Second Fleet was scheduled to resume operations officially on 1 July 2018, initially with a staff of 15 personnel (11 officers and four enlisted personnel), although plans call for its work force to expand to 256 (85 officers, 164 enlisted personnel, and seven civilians). It will exercise operational and administrative authorities over assigned ships, aircraft, and landing forces on the United States East Coast and in the northern Atlantic Ocean, as well as plan and conduct maritime, joint, and combined operations and train, certify and provide maritime forces to respond to global contingencies. Commander, Second Fleet will report to United States Fleet Forces Command. Vice Admiral Andrew L. Lewis was confirmed on 18 June 2018 as Commander, U.S. 2nd Fleet. Second Fleet was reactivated in Norfolk on 1 July 2018 and received formal establishment on 24 August 2018. Commander Second Fleet will be dual-hatted as the Commander for Joint Force Command for the Atlantic that will report to the Supreme Allied Commander Europe. This Joint Forces Command is formally known as Joint Force Command Norfolk.

Rear Adm. Doug Perry, director of joint and fleet operations at Fleet Forces Command, was quoted in early November 2018 that the fleet was reformed because "the Navy needed a commander to direct sustained combat operations in the Atlantic". Perry said it sends the message that "we understand we are in a battle for the Atlantic, and we will contest it." The Navy declared 2nd Fleet fully operational on 31 December 2019.

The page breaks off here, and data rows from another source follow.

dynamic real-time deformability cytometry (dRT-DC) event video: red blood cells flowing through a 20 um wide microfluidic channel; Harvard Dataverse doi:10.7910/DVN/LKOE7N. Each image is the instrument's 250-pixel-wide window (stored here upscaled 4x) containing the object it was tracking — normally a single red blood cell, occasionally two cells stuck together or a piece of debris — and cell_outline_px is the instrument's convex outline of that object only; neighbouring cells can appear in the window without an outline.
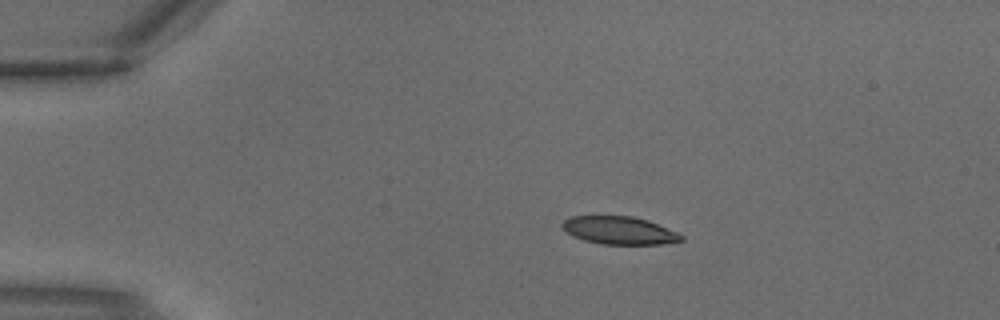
{"species": "common noctule bat (a hibernating species)", "species_latin": "Nyctalus noctula", "temperature_condition": "warm", "stored_images_in_passage": 2, "camera_frame_rate_fps": 3000, "um_per_image_px": 0.085, "animal": {"sex": "male", "body_mass_g": 18.8}, "frame": {"image": 1, "passage_image": 1, "time_ms": 0.0, "image_size_px": [1000, 320], "cell_outline_px": [[684, 240], [664, 244], [600, 244], [584, 240], [572, 236], [560, 224], [564, 220], [572, 216], [632, 216], [648, 220], [676, 232], [684, 236]], "centroid_in_image_um": [52.64, 19.59], "position_along_channel_um": 32.4, "area_um2": 19.25}}
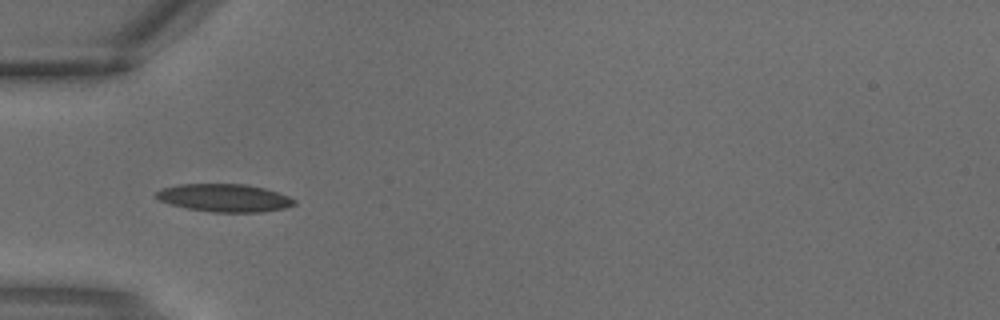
{"frame": {"image": 2, "passage_image": 2, "time_ms": 0.333, "image_size_px": [1000, 320], "cell_outline_px": [[296, 204], [284, 208], [264, 212], [212, 212], [188, 208], [168, 204], [160, 200], [156, 196], [156, 192], [160, 188], [180, 184], [248, 184], [264, 188], [288, 196], [296, 200]], "centroid_in_image_um": [19.07, 16.82], "position_along_channel_um": 65.9, "area_um2": 22.43}}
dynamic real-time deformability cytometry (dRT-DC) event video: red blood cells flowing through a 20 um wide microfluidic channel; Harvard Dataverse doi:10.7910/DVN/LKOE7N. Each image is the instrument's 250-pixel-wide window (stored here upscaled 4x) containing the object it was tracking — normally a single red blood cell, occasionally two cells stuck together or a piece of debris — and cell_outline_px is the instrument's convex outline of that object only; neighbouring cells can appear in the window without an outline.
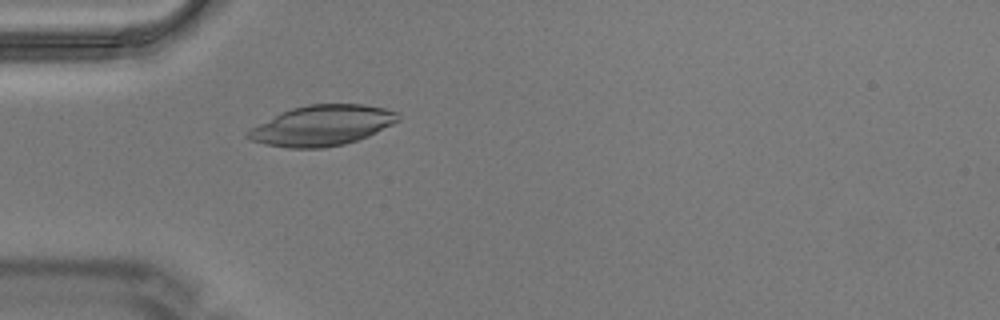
{"species": "Egyptian fruit bat (a non-hibernating species)", "species_latin": "Rousettus aegyptiacus", "temperature_condition": "warm", "stored_images_in_passage": 4, "camera_frame_rate_fps": 3000, "um_per_image_px": 0.085, "animal": {"sex": "male"}, "frame": {"image": 1, "passage_image": 4, "time_ms": 1.0, "image_size_px": [1000, 320], "cell_outline_px": [[400, 120], [368, 136], [344, 144], [324, 148], [288, 148], [264, 144], [252, 140], [244, 136], [252, 128], [280, 112], [292, 108], [308, 104], [364, 104], [384, 108], [396, 112]], "centroid_in_image_um": [27.37, 10.67], "position_along_channel_um": 57.6, "area_um2": 35.08}}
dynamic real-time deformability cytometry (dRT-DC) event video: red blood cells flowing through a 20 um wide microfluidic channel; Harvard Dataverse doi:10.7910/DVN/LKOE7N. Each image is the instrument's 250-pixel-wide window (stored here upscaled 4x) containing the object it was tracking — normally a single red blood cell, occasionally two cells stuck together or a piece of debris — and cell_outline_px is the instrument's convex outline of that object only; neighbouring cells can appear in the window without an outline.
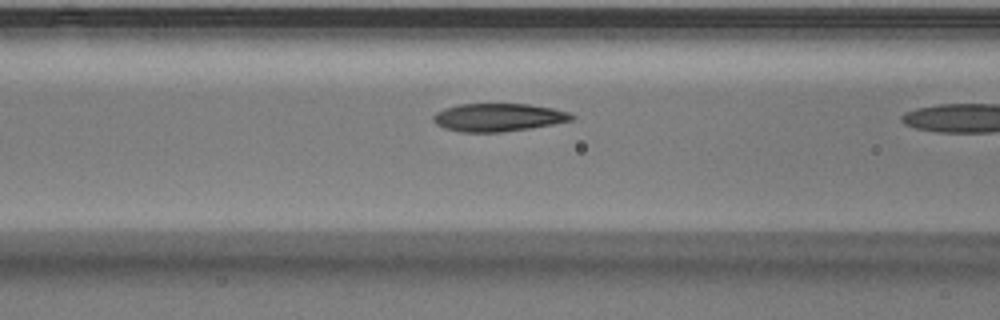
{"species": "Egyptian fruit bat (a non-hibernating species)", "species_latin": "Rousettus aegyptiacus", "temperature_condition": "warm", "stored_images_in_passage": 10, "camera_frame_rate_fps": 3000, "um_per_image_px": 0.085, "animal": {"sex": "male"}, "frame": {"image": 1, "passage_image": 9, "time_ms": 2.667, "image_size_px": [1000, 320], "cell_outline_px": [[576, 116], [572, 120], [552, 124], [528, 128], [500, 132], [460, 132], [444, 128], [436, 124], [432, 120], [432, 116], [436, 112], [444, 108], [460, 104], [528, 104], [552, 108], [568, 112]], "centroid_in_image_um": [42.31, 9.97], "position_along_channel_um": 124.3, "area_um2": 22.48}}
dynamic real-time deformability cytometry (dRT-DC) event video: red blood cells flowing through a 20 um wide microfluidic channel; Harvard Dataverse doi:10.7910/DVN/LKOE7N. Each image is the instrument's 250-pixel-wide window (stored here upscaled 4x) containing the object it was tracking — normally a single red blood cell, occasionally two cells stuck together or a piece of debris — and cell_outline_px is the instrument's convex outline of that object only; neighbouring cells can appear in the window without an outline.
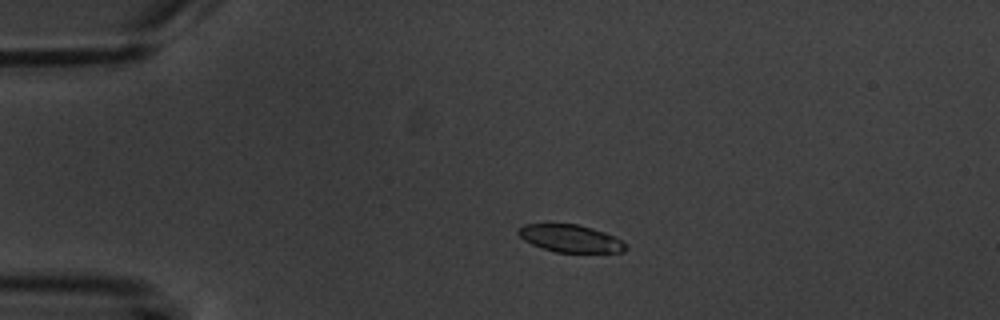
{"species": "common noctule bat (a hibernating species)", "species_latin": "Nyctalus noctula", "temperature_condition": "warm", "stored_images_in_passage": 6, "camera_frame_rate_fps": 3000, "um_per_image_px": 0.085, "animal": {"sex": "male", "body_mass_g": 20.1, "forearm_length_mm": 53.5}, "frame": {"image": 1, "passage_image": 3, "time_ms": 2.333, "image_size_px": [1000, 320], "cell_outline_px": [[628, 248], [624, 252], [556, 252], [532, 244], [524, 240], [516, 232], [516, 228], [524, 224], [576, 224], [592, 228], [616, 236]], "centroid_in_image_um": [48.47, 20.26], "position_along_channel_um": 36.5, "area_um2": 17.11}}
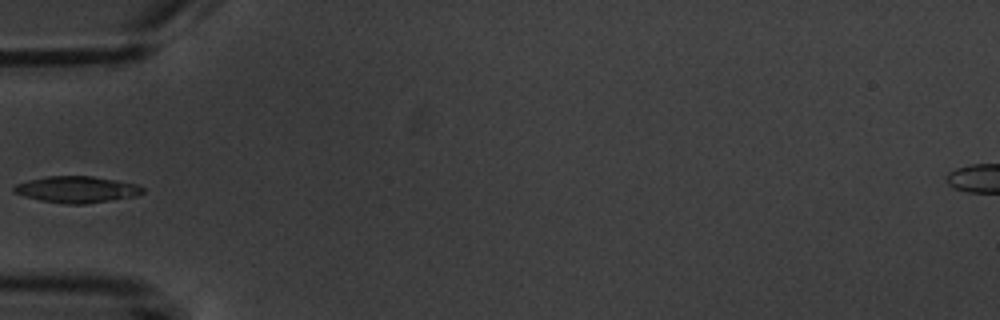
{"frame": {"image": 2, "passage_image": 5, "time_ms": 4.667, "image_size_px": [1000, 320], "cell_outline_px": [[144, 192], [136, 196], [84, 204], [64, 204], [40, 200], [24, 196], [12, 192], [12, 188], [16, 184], [28, 180], [44, 176], [92, 176], [116, 180], [136, 184], [144, 188]], "centroid_in_image_um": [6.49, 16.1], "position_along_channel_um": 78.5, "area_um2": 19.88}}
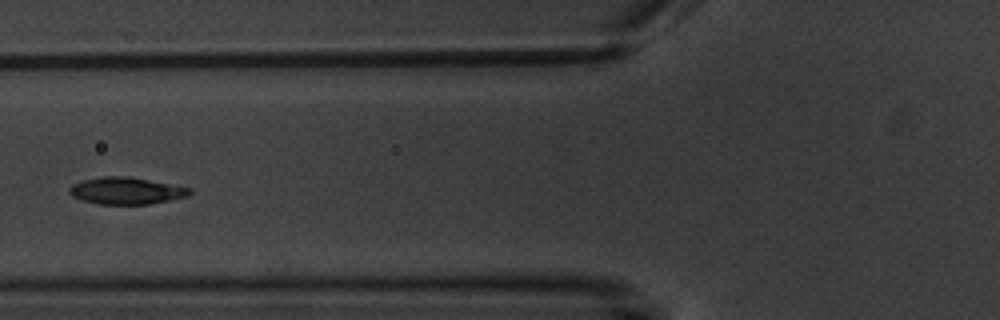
{"frame": {"image": 3, "passage_image": 6, "time_ms": 5.667, "image_size_px": [1000, 320], "cell_outline_px": [[192, 192], [188, 196], [148, 204], [96, 204], [72, 196], [68, 192], [68, 188], [72, 184], [84, 180], [100, 176], [128, 176], [192, 188]], "centroid_in_image_um": [10.71, 16.21], "position_along_channel_um": 115.1, "area_um2": 18.84}}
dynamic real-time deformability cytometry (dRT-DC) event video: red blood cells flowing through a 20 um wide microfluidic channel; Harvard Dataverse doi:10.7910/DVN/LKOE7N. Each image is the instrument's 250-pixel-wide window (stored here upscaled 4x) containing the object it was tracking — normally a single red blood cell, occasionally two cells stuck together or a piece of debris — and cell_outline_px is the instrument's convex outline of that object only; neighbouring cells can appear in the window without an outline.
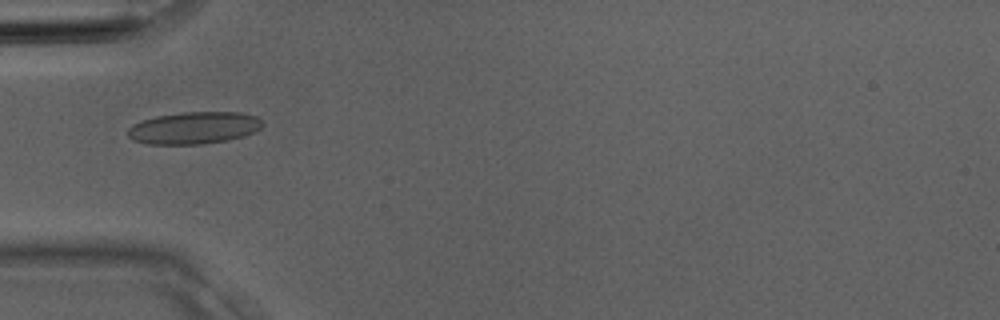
{"species": "Egyptian fruit bat (a non-hibernating species)", "species_latin": "Rousettus aegyptiacus", "temperature_condition": "room temperature", "stored_images_in_passage": 2, "camera_frame_rate_fps": 3000, "um_per_image_px": 0.085, "animal": {"sex": "male"}, "frame": {"image": 1, "passage_image": 2, "time_ms": 0.333, "image_size_px": [1000, 320], "cell_outline_px": [[264, 124], [260, 128], [244, 136], [228, 140], [200, 144], [148, 144], [132, 140], [128, 136], [128, 128], [132, 124], [156, 116], [184, 112], [240, 112], [256, 116]], "centroid_in_image_um": [16.48, 10.87], "position_along_channel_um": 68.5, "area_um2": 25.14}}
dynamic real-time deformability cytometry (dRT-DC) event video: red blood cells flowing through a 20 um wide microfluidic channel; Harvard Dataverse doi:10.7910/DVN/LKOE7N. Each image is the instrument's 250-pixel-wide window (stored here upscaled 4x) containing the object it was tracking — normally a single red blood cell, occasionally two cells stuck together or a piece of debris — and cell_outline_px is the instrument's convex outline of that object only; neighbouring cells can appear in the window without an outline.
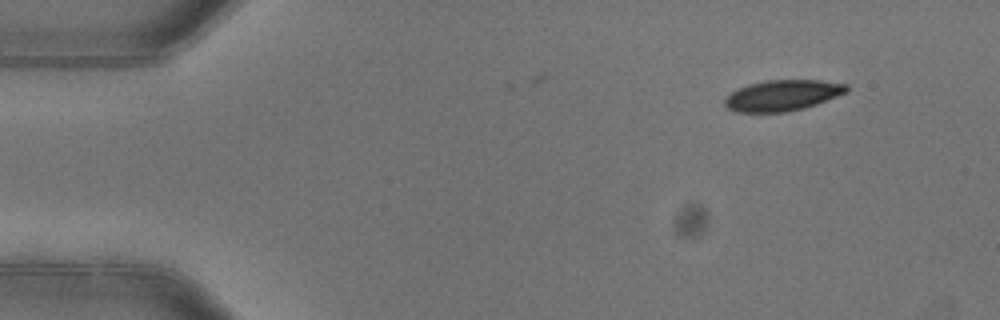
{"species": "common noctule bat (a hibernating species)", "species_latin": "Nyctalus noctula", "temperature_condition": "warm", "stored_images_in_passage": 3, "camera_frame_rate_fps": 3000, "um_per_image_px": 0.085, "animal": {"sex": "female"}, "frame": {"image": 1, "passage_image": 1, "time_ms": 0.0, "image_size_px": [1000, 320], "cell_outline_px": [[848, 92], [816, 104], [804, 108], [784, 112], [736, 112], [728, 108], [724, 104], [724, 100], [732, 92], [748, 84], [764, 80], [820, 80], [848, 84]], "centroid_in_image_um": [66.53, 8.1], "position_along_channel_um": 18.5, "area_um2": 21.85}}
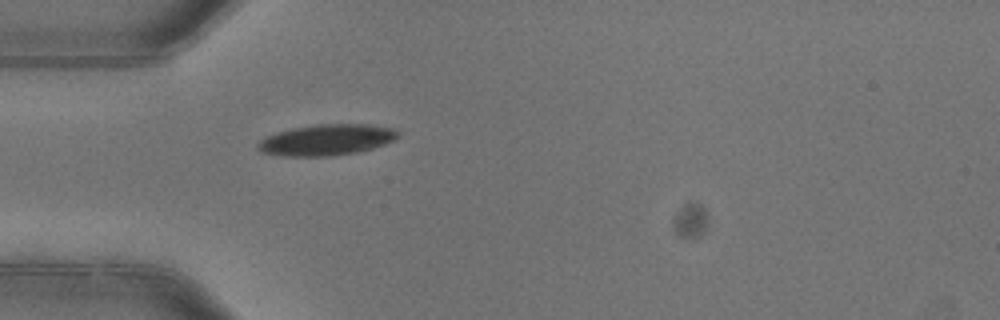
{"frame": {"image": 2, "passage_image": 3, "time_ms": 0.667, "image_size_px": [1000, 320], "cell_outline_px": [[400, 136], [384, 144], [372, 148], [356, 152], [332, 156], [280, 156], [260, 152], [256, 148], [256, 144], [260, 140], [268, 136], [292, 128], [316, 124], [372, 124], [396, 128], [400, 132]], "centroid_in_image_um": [27.78, 11.88], "position_along_channel_um": 57.2, "area_um2": 25.49}}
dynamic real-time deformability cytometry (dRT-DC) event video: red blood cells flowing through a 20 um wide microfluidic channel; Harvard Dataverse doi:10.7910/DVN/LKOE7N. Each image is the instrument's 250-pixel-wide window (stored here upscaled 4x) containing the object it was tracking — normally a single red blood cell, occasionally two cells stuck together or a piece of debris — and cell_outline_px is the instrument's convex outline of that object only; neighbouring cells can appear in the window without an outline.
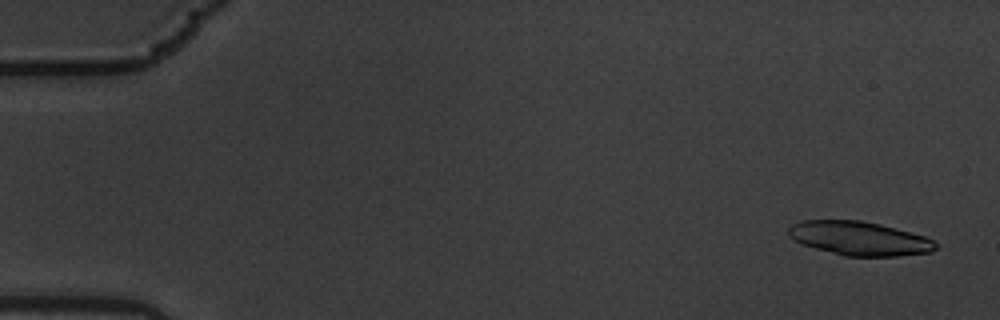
{"species": "common noctule bat (a hibernating species)", "species_latin": "Nyctalus noctula", "temperature_condition": "warm", "stored_images_in_passage": 6, "camera_frame_rate_fps": 3000, "um_per_image_px": 0.085, "animal": {"sex": "male", "body_mass_g": 19.5, "forearm_length_mm": 54.6}, "frame": {"image": 1, "passage_image": 1, "time_ms": 0.0, "image_size_px": [1000, 320], "cell_outline_px": [[940, 244], [932, 252], [896, 256], [844, 256], [800, 244], [792, 240], [788, 236], [788, 228], [792, 224], [804, 220], [860, 220], [880, 224], [896, 228], [924, 236]], "centroid_in_image_um": [73.02, 20.27], "position_along_channel_um": 12.0, "area_um2": 29.25}}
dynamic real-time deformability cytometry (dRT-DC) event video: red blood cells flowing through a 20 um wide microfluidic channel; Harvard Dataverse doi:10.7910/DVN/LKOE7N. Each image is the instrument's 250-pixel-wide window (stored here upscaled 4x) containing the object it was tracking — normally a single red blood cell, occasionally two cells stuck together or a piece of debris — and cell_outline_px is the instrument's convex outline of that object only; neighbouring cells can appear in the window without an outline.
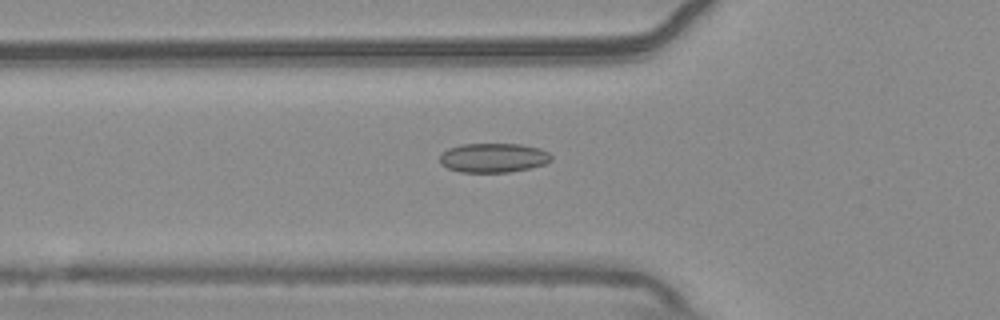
{"species": "common noctule bat (a hibernating species)", "species_latin": "Nyctalus noctula", "temperature_condition": "warm", "stored_images_in_passage": 36, "camera_frame_rate_fps": 3000, "um_per_image_px": 0.085, "animal": {"sex": "male", "body_mass_g": 20.4}, "frame": {"image": 1, "passage_image": 2, "time_ms": 0.333, "image_size_px": [1000, 320], "cell_outline_px": [[552, 160], [544, 164], [528, 168], [508, 172], [460, 172], [448, 168], [440, 164], [440, 152], [448, 148], [460, 144], [520, 144], [540, 148], [548, 152], [552, 156]], "centroid_in_image_um": [41.9, 13.4], "position_along_channel_um": 83.9, "area_um2": 19.13}}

During Exercise Steadfast Defender '21, Canadian Rear Admiral Steve Waddell, vice commander, Second Fleet, served as commander of C2F's forward-deployed Task Force 20.

On May 26, 2021, the U.S. Navy announced that Rear Admiral (lower half) Brian L. Davies would be assigned additional duties as deputy commander, Second Fleet, Norfolk, Virginia. He was to retain all currently assigned duties as Commander, Submarine Group 2, Norfolk, Virginia.